The coinage of Nabataea began under the reign of Aretas II, c. 110 - 96 BC but it was his heir Aretas III, who at the time was in control of land extending to Damascus. The silver coinage is based on the weight of the Roman Denarius or Greek Drachma, as the adjacent areas around Nabataea used the Greek weight system, it is presumed the coins are of this standard. The local name of the denominations are not known so the Latin denarius and Greek drachma equivalents are used interchangeably.

Some authors state it to be based on the Phoenician drachmae instead on the Attic drachmae weight standard.
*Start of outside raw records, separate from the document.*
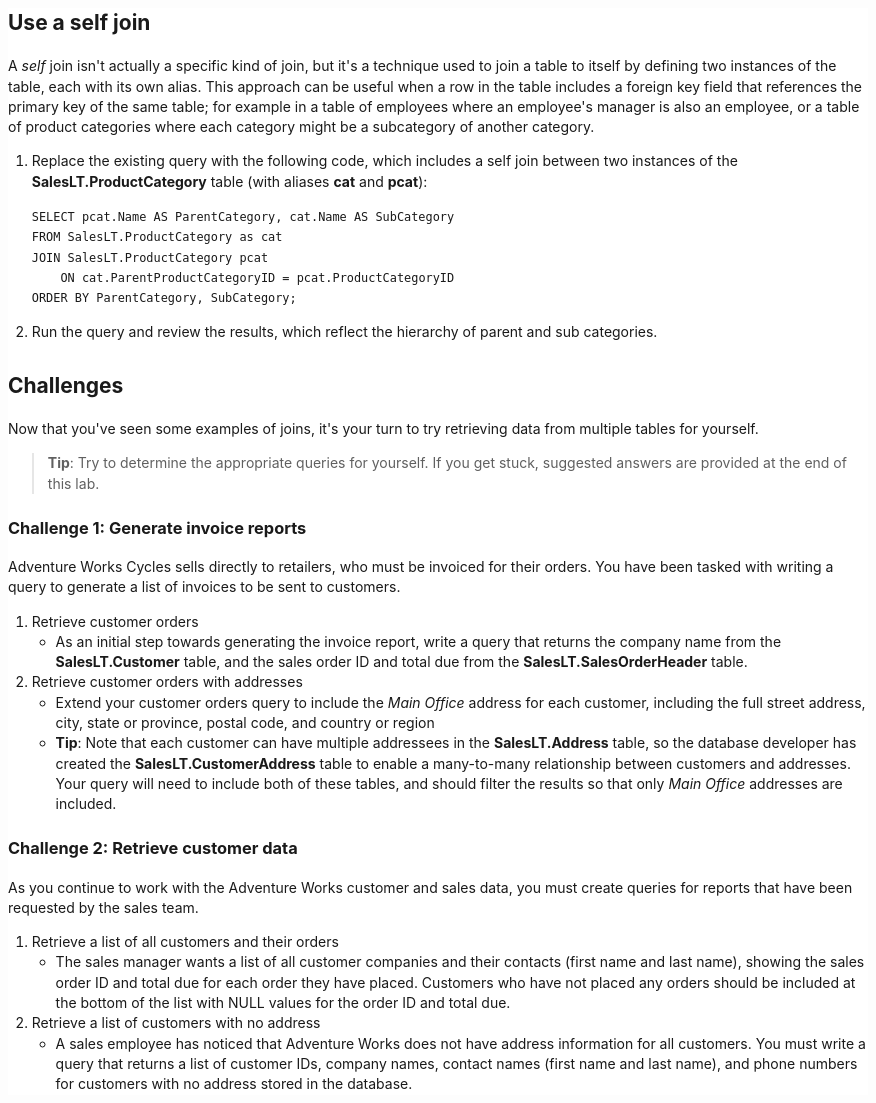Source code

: ## Use a self join

A *self* join isn't actually a specific kind of join, but it's a technique used to join a table to itself by defining two instances of the table, each with its own alias. This approach can be useful when a row in the table includes a foreign key field that references the primary key of the same table; for example in a table of employees where an employee's manager is also an employee, or a table of product categories where each category might be a subcategory of another category.

1. Replace the existing query with the following code, which includes a self join between two instances of the **SalesLT.ProductCategory** table (with aliases **cat** and **pcat**):

    ```
    SELECT pcat.Name AS ParentCategory, cat.Name AS SubCategory
    FROM SalesLT.ProductCategory as cat
    JOIN SalesLT.ProductCategory pcat
        ON cat.ParentProductCategoryID = pcat.ProductCategoryID
    ORDER BY ParentCategory, SubCategory;
    ```

2. Run the query and review the results, which reflect the hierarchy of parent and sub categories.

## Challenges

Now that you've seen some examples of joins, it's your turn to try retrieving data from multiple tables for yourself.

> **Tip**: Try to determine the appropriate queries for yourself. If you get stuck, suggested answers are provided at the end of this lab.

### Challenge 1: Generate invoice reports

Adventure Works Cycles sells directly to retailers, who must be invoiced for their orders. You have been tasked with writing a query to generate a list of invoices to be sent to customers.

1. Retrieve customer orders
    - As an initial step towards generating the invoice report, write a query that returns the company name from the **SalesLT.Customer** table, and the sales order ID and total due from the **SalesLT.SalesOrderHeader** table.
2. Retrieve customer orders with addresses
    - Extend your customer orders query to include the *Main Office* address for each customer, including the full street address, city, state or province, postal code, and country or region
    - **Tip**: Note that each customer can have multiple addressees in the **SalesLT.Address** table, so the database developer has created the **SalesLT.CustomerAddress** table to enable a many-to-many relationship between customers and addresses. Your query will need to include both of these tables, and should filter the results so that only *Main Office* addresses are included.

### Challenge 2: Retrieve customer data

As you continue to work with the Adventure Works customer and sales data, you must create queries for reports that have been requested by the sales team.

1. Retrieve a list of all customers and their orders
    - The sales manager wants a list of all customer companies and their contacts (first name and last name), showing the sales order ID and total due for each order they have placed. Customers who have not placed any orders should be included at the bottom of the list with NULL values for the order ID and total due.
2. Retrieve a list of customers with no address
    - A sales employee has noticed that Adventure Works does not have address information for all customers. You must write a query that returns a list of customer IDs, company names, contact names (first name and last name), and phone numbers for customers with no address stored in the database.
Most common is the small bronze coinage of between 5–25 mm in diameter, which was in use at the same time as the coins of Judaea. The name of these coins is unknown but they do correspond with the common bronze coins issued at the time in the Greek area of influence.

==Silver==
With a weight of roughly 4.5 grams the coins were issued by most of the kings, with the king and his wife on the obverse and either king or female figure on the reverse.
Denominations come in 1 Denarius/Drachmae and a quarter of the unit at a weight of 1 gram on average.

Some examples of coins are:
- Meshorer 96, 4.555g, 15.0mm, 0o, Petra mint, 19 - 20 A.D.
- Meshorer 103, aVF, usual flat strike, 3.88g, 14.3mm, 0o, Petra mint, 25 - 26 A.D.

==Lead==
Lead coins were issued with the king on one side and a bull or with a God (Nike?) on the other and sometimes the kings image replaced with a god (Zeus?)

==Bronze and Copper==
Usually depicting the king with or without his wife on the obverse and a crossed cornucopia on the reverse. Aretas usually wore a laureate and faced right, a veiled Queen Shuqailat behind him.